We're Off.
It all started about a year ago, when the muscle group at the base of my right thumb went from normal to chronically knotted and in excruciating pain. At its worst, I couldn’t pick up a plate and carry it to the dining table. This was a wakeup call for me: I was on my phone way too much. Social media and work blurred lines and this was the result. My body protesting, contracting, cringing. From that moment on, I decided to use my phone less. So, I did. Less texting, less direct messaging, less email, less scrolling. Less and less and less.

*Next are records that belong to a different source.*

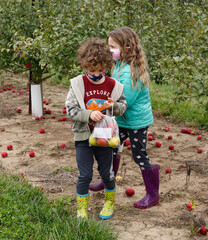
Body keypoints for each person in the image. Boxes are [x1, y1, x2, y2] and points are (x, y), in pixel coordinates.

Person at [89, 27, 159, 209]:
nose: (109, 50)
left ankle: (153, 194)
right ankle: (106, 180)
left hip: (135, 122)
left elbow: (123, 102)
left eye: (113, 46)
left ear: (126, 47)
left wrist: (102, 106)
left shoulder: (130, 72)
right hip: (121, 119)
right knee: (111, 149)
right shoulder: (119, 65)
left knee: (140, 156)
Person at [65, 37, 127, 219]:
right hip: (83, 136)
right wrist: (88, 114)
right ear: (84, 65)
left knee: (107, 173)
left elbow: (122, 107)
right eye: (91, 70)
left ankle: (109, 202)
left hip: (105, 136)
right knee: (85, 174)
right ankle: (82, 209)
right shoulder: (77, 84)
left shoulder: (113, 86)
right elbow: (70, 110)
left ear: (106, 67)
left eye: (100, 70)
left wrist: (112, 106)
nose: (95, 74)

Last year was the year it became clear to me that staying on social media was damaging to me. Physically, my body was giving me all the signals: my right hand was impaired, my body would feel unsettled, my mind would race. I became weary as a consumer and introspective as an entrepreneur. “If I can’t stand to be advertised to, why would I want to put our customers through this?” Paying for Meta ads felt entirely useless and misaligned.
Then, I had a dream: a new way of connecting, a new way of doing business. A new old way. The way that brings us back all the way to the original ethos of GRESSA:
The way that allows a woman to relax. What happens when a woman is relaxed? Her right thumb isn’t spasmed, for one. She is at peace. She doesn’t post for likes and acceptance. She knows who she is. She doesn’t compare herself with anyone. She doesn’t get tempted to compare herself because she isn’t scrolling a hundred filtered faces per day. Despite what we tell ourselves, we do end up comparing. That’s a human weakness these ‘social’ platforms are designed to prey on. Then they sell you a solution that will release good-feel hormones to get you through the day. Then, they promote more posts that will make you feel like you aren’t quite enough. And the cycle continues.
Gressa started in 2009. At the root of our ethos lays the belief that you, the woman in the mirror, are enough. Moreover, you are everything.
Early in 2023, I was convinced that I was on a mission to remind our social media friends that they are enough. I didn’t gracefully say a mantra or an affirmation, “you are enough.” I feel like everyone says that and then proceeds to hate themselves. I used real life examples and ideas of how, perhaps, some practices that women put themselves through for beauty are harmful to their long-term well-being. For the first time ever I questioned myself. Why do I keep on bringing this up? It felt useless and insignificant.
One morning I woke up and the answer came to me clear as day: if a woman were to quit social media today, she wouldn’t see what so many other women are doing. She would see a few women in passing and would mostly mind her own daily business. An app whose purpose is to get us to compare lives, faces, curated life moments will never, ever, truly be a positive influence. We will never have the waistline of this other woman, our sourdough starter isn’t as bubbly as the other woman’s, our skin isn’t as glossy as this other woman, our dance moves aren’t as good as another. Then, I simply looked at GRESSA’s purpose and mission: “We wan’t to see you through.”
The first thing to do, would be to risk it all and show the way.
Offline.
Back to the future.
Into you. Into us.
We are here.
I am thrilled and terrified and NEVER been more sure of anything (well, other than GRESSA is the shit). We’re off. Way off. And we are going to the moon. Will you join us?